Blockchain Networks - Layer 1 & Layer2
Let's deep dive into the different types of blockchain networks, their functionalities and what is Layer 1 and Layer 2 blockchains are.
There are many behind -the-scene actions that we are so used to and take for granted every day.
When we swipe a credit card, we don’t think what Mastercard have to do to make that transaction go through.
When we send an email, we don’t ponder how Gmail and Yahoo and Hotmail are interoperable based on the same standards: subject, recipient address, CC, etc.
Blockchain networks are similar in this sense, providing technical standard and infrastructure to enable the next generation of value exchange.
We talked about blockchain technology very briefly in previous courses - a chain of blocks containing data that are unchangeable. Now think about blockchain as a digital ledger.
Stored within each block are transaction data, including the amount, balance, sender, receiver, etc. Anything of value can be traded and recorded on this digital ledger.
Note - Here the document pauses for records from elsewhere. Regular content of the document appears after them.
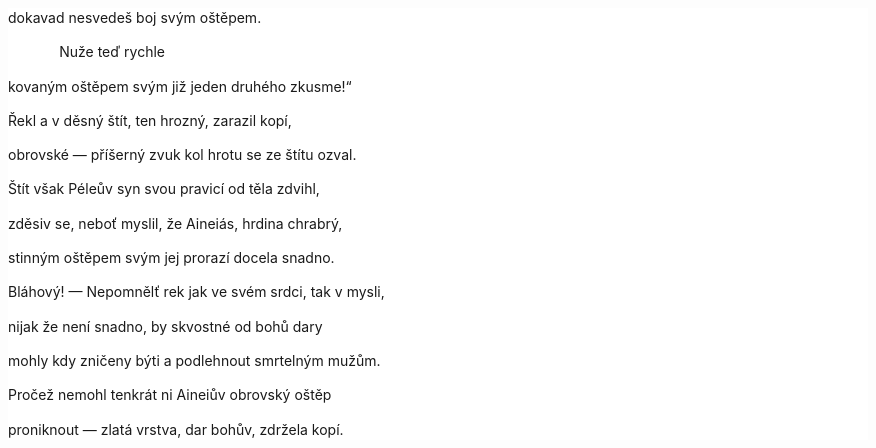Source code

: </section>

<section>

dokavad nesvedeš boj svým oštěpem.

</section>

<section>

             Nuže teď rychle

</section>

<section>

kovaným oštěpem svým již jeden druhého zkusme!“

Řekl a v děsný štít, ten hrozný, zarazil kopí,

</section>

<section>

obrovské — příšerný zvuk kol hrotu se ze štítu ozval.

Štít však Péleův syn svou pravicí od těla zdvihl,

</section>

<section>

zděsiv se, neboť myslil, že Aineiás, hrdina chrabrý,

</section>

<section>

stinným oštěpem svým jej prorazí docela snadno.

</section>

<section>

Bláhový! — Nepomnělť rek jak ve svém srdci, tak v mysli,

</section>

<section>

nijak že není snadno, by skvostné od bohů dary

</section>

<section>

mohly kdy zničeny býti a podlehnout smrtelným mužům.

Pročež nemohl tenkrát ni Aineiův obrovský oštěp

</section>

<section>

proniknout — zlatá vrstva, dar bohův, zdržela kopí.
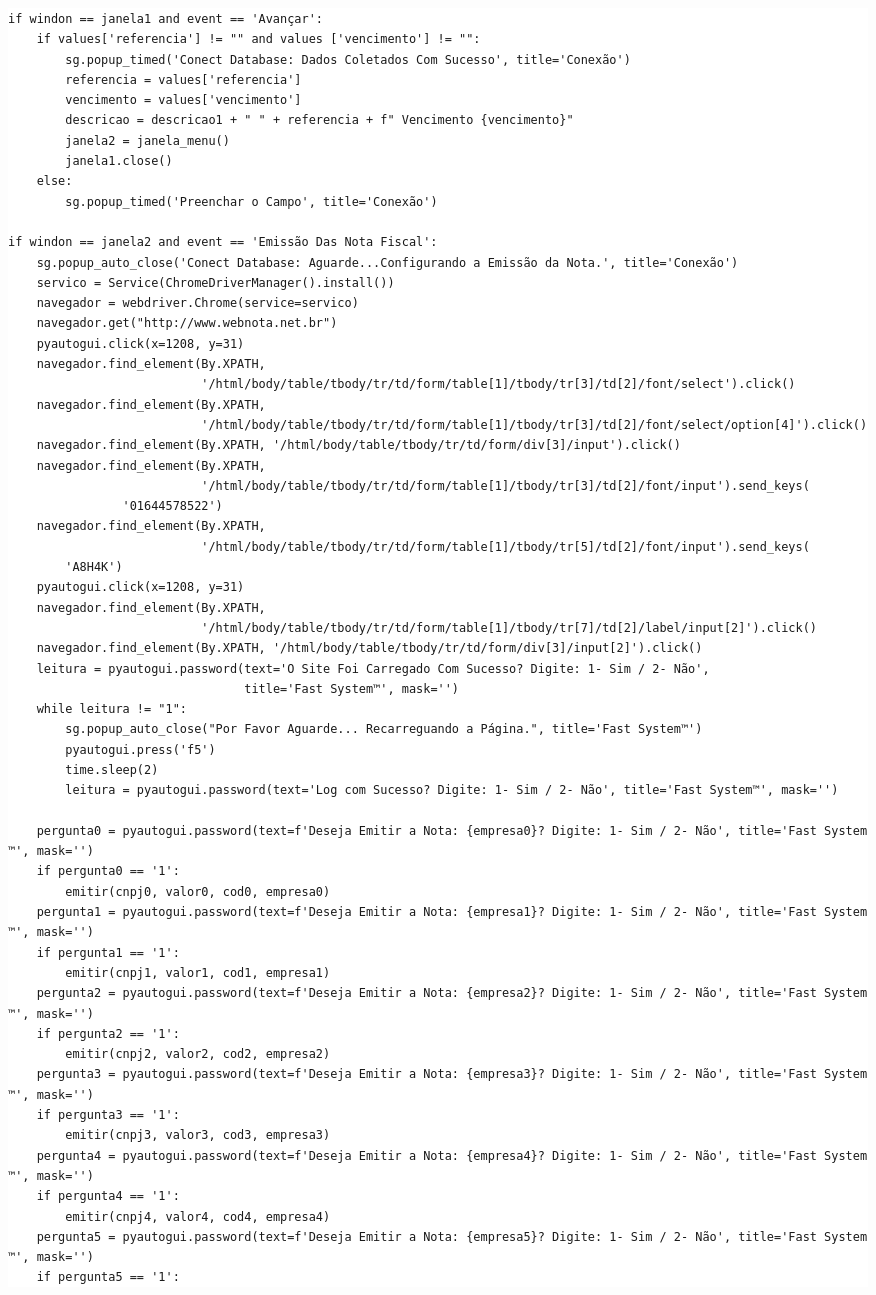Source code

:     if windon == janela1 and event == 'Avançar':
        if values['referencia'] != "" and values ['vencimento'] != "":
            sg.popup_timed('Conect Database: Dados Coletados Com Sucesso', title='Conexão')
            referencia = values['referencia']
            vencimento = values['vencimento']
            descricao = descricao1 + " " + referencia + f" Vencimento {vencimento}"
            janela2 = janela_menu()
            janela1.close()
        else:
            sg.popup_timed('Preenchar o Campo', title='Conexão')

    if windon == janela2 and event == 'Emissão Das Nota Fiscal':
        sg.popup_auto_close('Conect Database: Aguarde...Configurando a Emissão da Nota.', title='Conexão')
        servico = Service(ChromeDriverManager().install())
        navegador = webdriver.Chrome(service=servico)
        navegador.get("http://www.webnota.net.br")
        pyautogui.click(x=1208, y=31)
        navegador.find_element(By.XPATH,
                               '/html/body/table/tbody/tr/td/form/table[1]/tbody/tr[3]/td[2]/font/select').click()
        navegador.find_element(By.XPATH,
                               '/html/body/table/tbody/tr/td/form/table[1]/tbody/tr[3]/td[2]/font/select/option[4]').click()
        navegador.find_element(By.XPATH, '/html/body/table/tbody/tr/td/form/div[3]/input').click()
        navegador.find_element(By.XPATH,
                               '/html/body/table/tbody/tr/td/form/table[1]/tbody/tr[3]/td[2]/font/input').send_keys(
                    '01644578522')
        navegador.find_element(By.XPATH,
                               '/html/body/table/tbody/tr/td/form/table[1]/tbody/tr[5]/td[2]/font/input').send_keys(
            'A8H4K')
        pyautogui.click(x=1208, y=31)
        navegador.find_element(By.XPATH,
                               '/html/body/table/tbody/tr/td/form/table[1]/tbody/tr[7]/td[2]/label/input[2]').click()
        navegador.find_element(By.XPATH, '/html/body/table/tbody/tr/td/form/div[3]/input[2]').click()
        leitura = pyautogui.password(text='O Site Foi Carregado Com Sucesso? Digite: 1- Sim / 2- Não',
                                     title='Fast System™', mask='')
        while leitura != "1":
            sg.popup_auto_close("Por Favor Aguarde... Recarreguando a Página.", title='Fast System™')
            pyautogui.press('f5')
            time.sleep(2)
            leitura = pyautogui.password(text='Log com Sucesso? Digite: 1- Sim / 2- Não', title='Fast System™', mask='')

        pergunta0 = pyautogui.password(text=f'Deseja Emitir a Nota: {empresa0}? Digite: 1- Sim / 2- Não', title='Fast System™', mask='')
        if pergunta0 == '1':
            emitir(cnpj0, valor0, cod0, empresa0)
        pergunta1 = pyautogui.password(text=f'Deseja Emitir a Nota: {empresa1}? Digite: 1- Sim / 2- Não', title='Fast System™', mask='')
        if pergunta1 == '1':
            emitir(cnpj1, valor1, cod1, empresa1)
        pergunta2 = pyautogui.password(text=f'Deseja Emitir a Nota: {empresa2}? Digite: 1- Sim / 2- Não', title='Fast System™', mask='')
        if pergunta2 == '1':
            emitir(cnpj2, valor2, cod2, empresa2)
        pergunta3 = pyautogui.password(text=f'Deseja Emitir a Nota: {empresa3}? Digite: 1- Sim / 2- Não', title='Fast System™', mask='')
        if pergunta3 == '1':
            emitir(cnpj3, valor3, cod3, empresa3)
        pergunta4 = pyautogui.password(text=f'Deseja Emitir a Nota: {empresa4}? Digite: 1- Sim / 2- Não', title='Fast System™', mask='')
        if pergunta4 == '1':
            emitir(cnpj4, valor4, cod4, empresa4)
        pergunta5 = pyautogui.password(text=f'Deseja Emitir a Nota: {empresa5}? Digite: 1- Sim / 2- Não', title='Fast System™', mask='')
        if pergunta5 == '1':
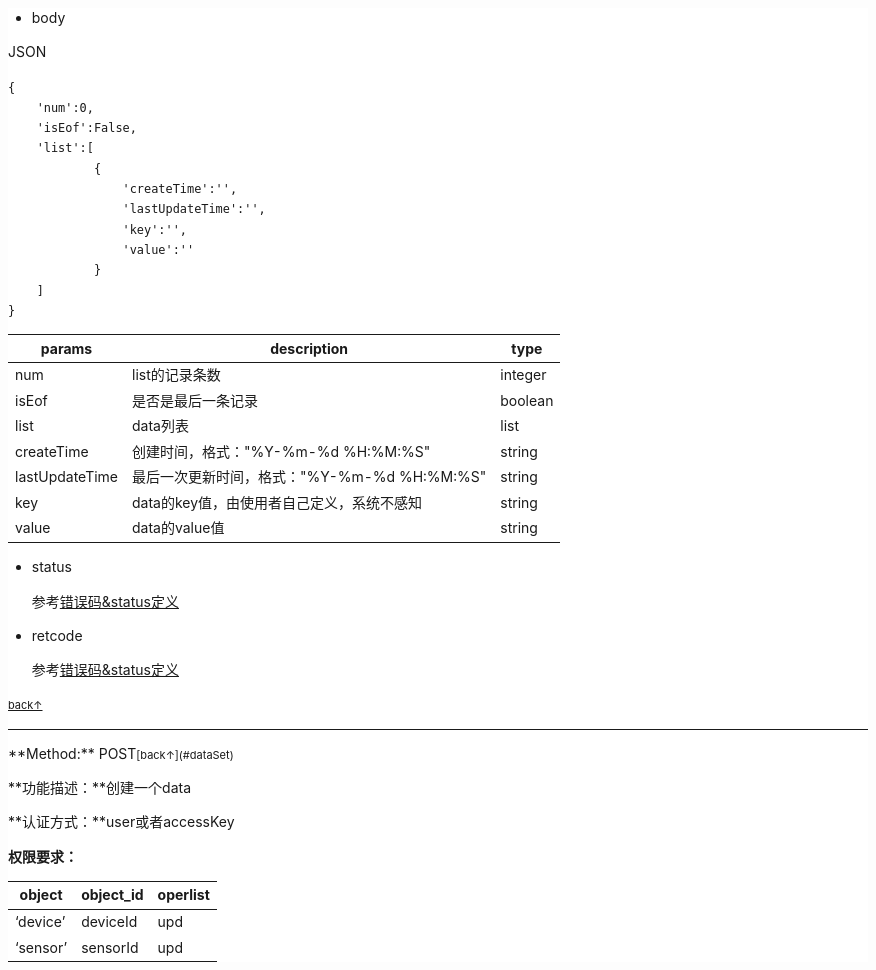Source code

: * body

JSON

    {
        'num':0,
        'isEof':False,
        'list':[ 
        		{
                    'createTime':'',
                    'lastUpdateTime':'',
                    'key':'', 
                    'value':''
                }
        ] 
    }

| params | description | type    |
| ------ | --------- | ----------|
| num   | list的记录条数| integer|
| isEof   | 是否是最后一条记录| boolean|
| list | data列表|list|
| createTime | 创建时间，格式："%Y-%m-%d %H:%M:%S"|string|
| lastUpdateTime | 最后一次更新时间，格式："%Y-%m-%d %H:%M:%S"|string|
| key | data的key值，由使用者自己定义，系统不感知|string|
| value | data的value值|string|


* status
  
  参考[错误码&status定义](#errcode)

* retcode
  
  参考[错误码&status定义](#errcode)

<span style="font-size:11px">[back↑](#dataSet)</span>

-------------------

<span id="dataSet_post">
**Method:** POST<span style="font-size:11px">[back↑](#dataSet)</span>

**功能描述：**创建一个data

**认证方式：**user或者accessKey

**权限要求：**

| object | object_id | operlist |
| ------ | --------- | -------- |
| ‘device’ | deviceId       | upd      |
| ‘sensor’ | sensorId       | upd      |
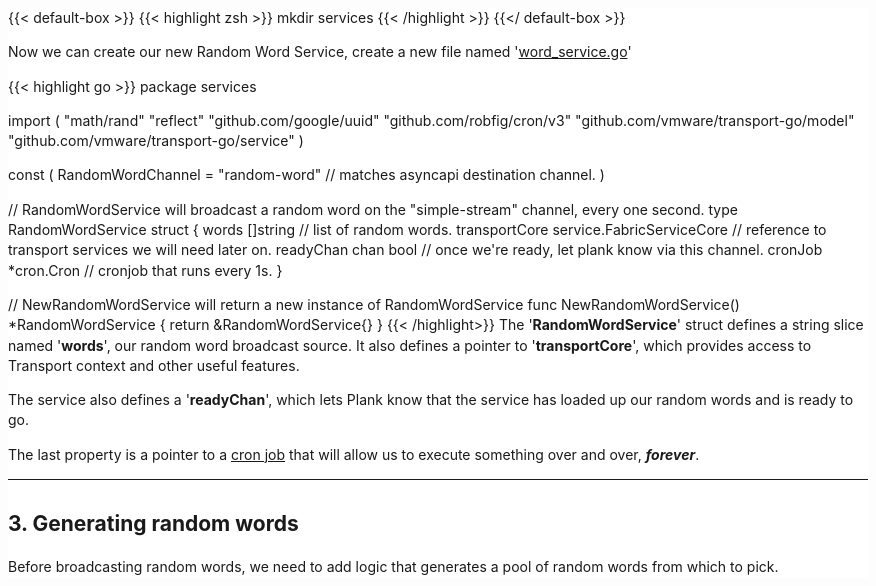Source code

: {{< default-box >}}
{{< highlight zsh >}}
mkdir services
{{< /highlight >}}
{{</ default-box >}}

Now we can create our new Random Word Service, create a new file named '[word_service.go](https://github.com/daveshanley/asyncapi-tutorials/blob/main/streaming/services/word_service.go)'

{{< highlight go >}}
package services

import (
    "math/rand"
    "reflect"
    "github.com/google/uuid"
    "github.com/robfig/cron/v3"
    "github.com/vmware/transport-go/model"
    "github.com/vmware/transport-go/service"
)

const (
    RandomWordChannel = "random-word" // matches asyncapi destination channel.
)

// RandomWordService will broadcast a random word on the "simple-stream" channel, every one second.
type RandomWordService struct {
    words         []string                  // list of random words.
    transportCore service.FabricServiceCore // reference to transport services we will need later on.
    readyChan     chan bool                 // once we're ready, let plank know via this channel.
    cronJob       *cron.Cron                // cronjob that runs every 1s.
}

// NewRandomWordService will return a new instance of RandomWordService
func NewRandomWordService() *RandomWordService {
    return &RandomWordService{}
}
{{< /highlight>}}
The '**RandomWordService**' struct defines a string slice named '**words**', our random word broadcast source. It also defines a pointer to '**transportCore**', which provides access to Transport context and other useful features. 

The service also defines a '**readyChan**', which lets Plank know that the service has loaded up our random words and is ready to go.

The last property is a pointer to a [cron job](https://github.com/robfig/cron/v3) that will allow us to execute something over and over, **_forever_**.

---

## 3. Generating random words

Before broadcasting random words, we need to add logic that generates a pool of random words from which to pick.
However, there’s no Visa in Web3 yet, and we’re still in the phase of exploration. Different networks have various approaches to maximize decentralization, security and scalability to provide infrastructure for applications to build on.
Here are some specific examples and numbers to make it more clear. Bitcoin Network processes approximately 7 transactions per second and Ethereum at 30.
Therefore, in a micro-payment setting, they’re impossible to compete with Visa which processes around 1,700 transactions per second.
Another problem is when networks get crowded, users are charged with a high network fee called gas fee in order to get their transactions go through.
What are Layer 1 and Layer 2 Blockchain Networks?
To solve these problems and support real use cases, many networks are proposed with various approaches.
There are two main categories, Layer 1 (L1) blockchains and Layer 2 (L2).
L1 refers to a base network, such as Bitcoin and Ethereum, that validates and finalizes transactions on its own.
There are a lot of L1 blockchains out there, the popular ones include the BNB Chain, Solana, Avalanche, etc.
We talked about the scalability issue of L1 networks, thus developers create Layer 2 blockchains. L2s rely on L1s for security and stability but allow users to make transactions at a vast scale and lower cost.
Here is a high-level explanation of how it works: a large amount of transactions are first pre-processed and packed on L2 before they are eventually finalized on L1.
To further clarify this, let’s look at Ethereum, since many popular L2 chains are built on Ethereum, including Polygon, Optimism, Arbitrum, etc. These chains are also referred to as EVM (Ethereum Virtual Machine) chains.
Imagine 1,000 transactions on Ethereum, which would take a lot of network space and power to process.
Now these 1,000 transactions are pre-packed into 1 transaction on a L2, reducing processing power by 1000% for the L1 Ethereum network, but with the same stability and security at much lower cost.
With the mission to make Ethereum accessible to everyone, L2 provides the stability and security of the EVM environment at much lower cost.
Why Networks Matter?
As a user and developer, you get to choose the network to interact with, building applications, deploying smart contracts, trading, staking, participating in campaigns, etc.
📝 Example: If you’re claiming a NFT that’s deployed on the BNB Chain, you’ll need to switch networks in your wallet. (You need to be on BNB!)